Iris übernachtet mal ohne unser Wissen bei einem dieser Untermieter. Am Morgen klingelt es Sturm. Anne öffnet die Tür. Vor der Tür steht Iris’ Bruder und fordert, dass seine Schwester sofort nach Hause kommen soll. Iris hört das Tamtam und kommt schnell runter. Ehe sich Anne versieht, donnert der Bruder Iris eine mitten ins Gesicht, dass ihr die Schneidezähne schief nach vorne stehen. Iris rennt mit blutendem Mund nach Hause und Anne schaut ihr entsetzt hinterher., Mann, dass sie bei dem Untermieter übernachtet hat, ist ja nicht gerade schön, aber ihr so eine reinzuhauen, ist ja total verrückt’, denkt meine Schwester.

Annedore verliebt sich ebenfalls in einen unserer Untermieter. Dabei ist sie erst zwölf und für ihr Alter ziemlich zart. Uta Lenor dagegen sieht da schon ganz anders aus. Sie kommt uns jetzt öfter besuchen und gibt vor, wegen Annedore da zu sein. Was Annedore natürlich nicht glaubt. Sie sagt: „Von wegen, die will doch nur unseren Untermieter sehen.“

Zu Annes 13. Geburtstag schenkt Suhl, besagter Untermieter, ihr Rollschuhe, denn er mag Annedore sehr, aber nicht als Freundin, sondern eher als kleine Schwester. Utas Reizen hingegen kann er sich nicht so ganz entziehen.

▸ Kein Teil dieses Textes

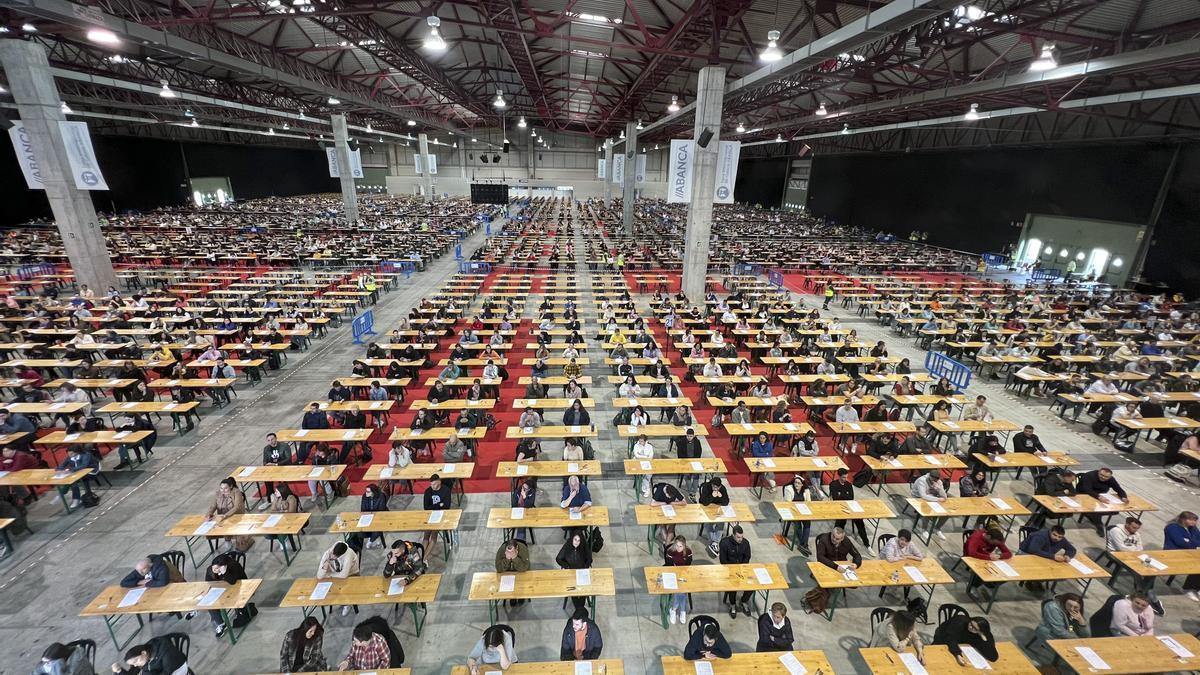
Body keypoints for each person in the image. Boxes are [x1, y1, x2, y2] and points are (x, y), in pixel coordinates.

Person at [1031, 593, 1089, 663]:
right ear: (1064, 601)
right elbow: (1059, 631)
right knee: (1080, 654)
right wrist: (1078, 640)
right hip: (1049, 633)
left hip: (1068, 632)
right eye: (1069, 605)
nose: (1071, 609)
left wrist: (1081, 621)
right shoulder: (1053, 608)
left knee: (1084, 651)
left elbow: (1085, 635)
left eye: (1075, 607)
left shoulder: (1075, 613)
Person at [205, 553, 253, 637]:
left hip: (239, 588)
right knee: (209, 601)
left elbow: (233, 581)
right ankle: (221, 623)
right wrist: (213, 573)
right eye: (214, 568)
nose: (215, 570)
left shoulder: (234, 566)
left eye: (217, 568)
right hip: (223, 589)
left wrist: (224, 572)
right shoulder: (212, 569)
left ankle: (241, 611)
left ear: (224, 566)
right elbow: (208, 582)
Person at [1076, 467, 1128, 535]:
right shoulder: (1089, 475)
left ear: (1110, 477)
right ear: (1098, 472)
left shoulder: (1111, 479)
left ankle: (1090, 515)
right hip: (1084, 494)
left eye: (1106, 477)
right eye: (1101, 475)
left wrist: (1123, 497)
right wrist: (1099, 497)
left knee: (1115, 511)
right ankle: (1098, 524)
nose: (1103, 477)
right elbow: (1087, 489)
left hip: (1101, 495)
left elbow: (1119, 489)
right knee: (1097, 510)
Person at [933, 614, 997, 665]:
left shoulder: (984, 635)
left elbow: (993, 657)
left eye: (974, 628)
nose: (970, 627)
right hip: (943, 639)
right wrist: (957, 654)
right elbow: (951, 639)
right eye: (971, 624)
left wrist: (984, 639)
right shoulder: (960, 623)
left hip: (963, 648)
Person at [317, 541, 360, 617]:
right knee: (327, 588)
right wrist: (324, 568)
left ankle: (347, 603)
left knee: (344, 589)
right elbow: (319, 576)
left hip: (352, 574)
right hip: (336, 575)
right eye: (332, 554)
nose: (332, 557)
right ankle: (335, 601)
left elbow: (344, 575)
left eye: (335, 556)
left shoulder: (348, 554)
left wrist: (330, 574)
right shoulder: (328, 554)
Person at [1164, 510, 1200, 600]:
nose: (1194, 522)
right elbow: (1180, 542)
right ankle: (1187, 589)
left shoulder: (1193, 528)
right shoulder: (1172, 527)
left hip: (1190, 553)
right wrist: (1193, 543)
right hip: (1173, 554)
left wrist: (1189, 541)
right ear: (1184, 519)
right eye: (1192, 520)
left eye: (1195, 520)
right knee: (1197, 565)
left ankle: (1197, 588)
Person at [829, 468, 870, 547]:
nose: (845, 479)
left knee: (860, 522)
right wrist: (845, 495)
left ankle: (867, 544)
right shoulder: (833, 484)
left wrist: (841, 494)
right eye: (844, 477)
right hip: (840, 508)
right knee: (840, 522)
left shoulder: (848, 484)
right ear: (839, 476)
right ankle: (835, 541)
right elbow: (835, 498)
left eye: (846, 477)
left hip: (850, 507)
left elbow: (851, 497)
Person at [965, 527, 1013, 593]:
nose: (995, 545)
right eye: (994, 543)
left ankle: (989, 585)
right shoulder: (976, 538)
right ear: (988, 537)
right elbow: (972, 553)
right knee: (983, 570)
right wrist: (989, 557)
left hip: (986, 558)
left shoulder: (996, 540)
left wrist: (999, 556)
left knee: (1007, 573)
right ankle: (973, 585)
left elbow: (1008, 553)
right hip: (971, 557)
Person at [719, 526, 753, 618]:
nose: (740, 539)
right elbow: (722, 560)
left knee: (752, 585)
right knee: (733, 586)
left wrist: (742, 567)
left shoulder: (745, 543)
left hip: (742, 568)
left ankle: (744, 601)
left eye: (741, 537)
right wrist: (733, 569)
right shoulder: (724, 543)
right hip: (729, 569)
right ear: (733, 535)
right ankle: (733, 605)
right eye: (738, 537)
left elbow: (747, 556)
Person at [556, 529, 593, 612]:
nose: (577, 542)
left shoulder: (583, 546)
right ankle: (580, 610)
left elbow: (589, 559)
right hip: (571, 572)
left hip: (582, 572)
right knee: (574, 591)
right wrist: (567, 566)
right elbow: (558, 559)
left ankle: (580, 609)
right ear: (572, 539)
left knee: (583, 591)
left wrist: (585, 567)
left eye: (579, 540)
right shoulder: (567, 546)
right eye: (575, 540)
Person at [110, 637, 188, 675]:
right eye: (133, 664)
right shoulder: (144, 656)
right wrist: (119, 671)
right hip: (159, 669)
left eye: (135, 661)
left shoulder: (165, 652)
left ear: (143, 653)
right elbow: (132, 672)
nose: (135, 665)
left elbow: (167, 672)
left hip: (177, 669)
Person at [697, 477, 730, 557]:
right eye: (713, 486)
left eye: (716, 487)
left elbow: (726, 502)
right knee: (708, 524)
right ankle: (715, 542)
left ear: (719, 486)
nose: (715, 488)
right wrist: (712, 496)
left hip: (717, 508)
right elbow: (704, 502)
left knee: (721, 523)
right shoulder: (706, 487)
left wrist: (721, 496)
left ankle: (714, 542)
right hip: (706, 508)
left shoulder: (722, 488)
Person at [664, 535, 692, 625]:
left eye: (681, 546)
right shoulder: (670, 551)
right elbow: (668, 565)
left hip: (684, 574)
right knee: (680, 591)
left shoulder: (688, 552)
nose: (678, 548)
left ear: (684, 546)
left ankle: (674, 609)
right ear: (674, 544)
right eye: (677, 545)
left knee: (681, 591)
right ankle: (682, 610)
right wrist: (676, 570)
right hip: (672, 573)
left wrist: (681, 572)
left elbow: (688, 565)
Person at [672, 427, 703, 497]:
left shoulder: (697, 442)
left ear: (693, 436)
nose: (689, 437)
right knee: (687, 475)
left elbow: (699, 452)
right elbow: (679, 454)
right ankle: (690, 491)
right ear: (686, 435)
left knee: (696, 474)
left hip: (694, 461)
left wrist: (694, 460)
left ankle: (694, 491)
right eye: (688, 436)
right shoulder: (681, 442)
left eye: (691, 436)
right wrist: (686, 461)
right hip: (685, 461)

Uta und Annedore sitzen in der Küche und Uta sagt mit großen, ehrlichen Augen: „Ich will dir Suhl auf keinen Fall wegnehmen.“

Wenn die drei zusammen sind, sieht das aber ganz anders aus. Suhl streichelt Uta zärtlich durchs Haar und sie gibt vielsagende Blicke zurück. Was soll Annedore da machen, Uta ist wesentlich weiter entwickelt als sie. Anne kann schon verstehen, warum sich Suhl mehr für Uta interessiert. Trotzdem ist sie stinksauer auf ihre vermeintliche Freundin. „Die hat bei mir bis in alle Ewigkeit verschissen“, meint Annedore und will sie nie wiedersehen.

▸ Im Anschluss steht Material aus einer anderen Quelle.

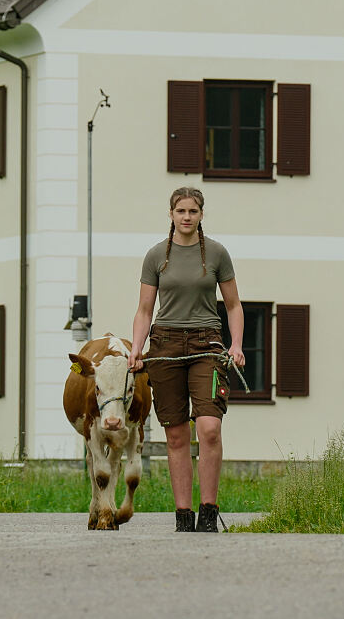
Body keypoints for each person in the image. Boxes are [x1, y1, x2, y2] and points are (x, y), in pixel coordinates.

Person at [130, 186, 245, 533]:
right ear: (171, 214)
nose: (186, 217)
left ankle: (208, 511)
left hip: (205, 343)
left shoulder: (216, 254)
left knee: (209, 428)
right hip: (164, 345)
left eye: (192, 212)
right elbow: (145, 309)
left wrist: (236, 344)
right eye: (180, 211)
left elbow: (234, 305)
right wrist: (137, 347)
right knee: (176, 435)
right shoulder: (155, 257)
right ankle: (183, 517)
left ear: (201, 215)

Frau Lenor ist erst Feuer und Flamme und außerdem stolz auf ihre Tochter, dass die sich trotz ihres jungen Alters so einen feschen jungen Mann geangelt hat. Doch dann wird es ihr zu heiß und sie unterbindet das Techtelmechtel der beiden. So bekommt keiner den schönen Hans-Jürgen Suhl.

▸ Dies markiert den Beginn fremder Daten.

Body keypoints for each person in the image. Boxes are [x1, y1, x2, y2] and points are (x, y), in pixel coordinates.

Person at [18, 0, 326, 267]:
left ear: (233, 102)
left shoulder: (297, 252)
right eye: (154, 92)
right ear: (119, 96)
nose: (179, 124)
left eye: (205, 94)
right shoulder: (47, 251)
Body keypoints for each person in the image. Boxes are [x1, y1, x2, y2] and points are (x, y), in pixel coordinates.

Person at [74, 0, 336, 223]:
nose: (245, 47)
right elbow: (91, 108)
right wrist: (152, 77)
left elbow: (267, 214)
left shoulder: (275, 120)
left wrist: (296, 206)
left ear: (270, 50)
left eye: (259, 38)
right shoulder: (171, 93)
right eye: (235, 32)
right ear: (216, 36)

Mutti ist in Hans-Jürgen auch vernarrt. Sie sieht ihn als Sohn, den sie nie hatte. Und Suhl entwickelt ein starkes Vertrauensverhältnis zu ihr. So kann er ihr unter anderem anvertrauen, dass er vorhat, in den Westen abzuhauen. Da muss sie sich nicht wundern, dass Hans-Jürgen eines Tages spurlos verschwunden ist. Doch andere Leute wundern sich sehr und interessieren sich auch brennend dafür! Deswegen bekommen wir zweimal Besuch von Männern in schwarzen Mänteln. Die Aufregung meiner Eltern ist groß. „Das kann mächtig ins Auge gehen, wenn man sich mit diesen Männern anlegt“, meint mein Vater. Doch Mutti erzählt nur das Allerbeste von ihrem Untermieter. Die Flucht erwähnt sie mit keinem Sterbenswörtchen. Vati und wir können nichts erzählen, denn Mutti hat bis dahin auch uns gegenüber geschwiegen.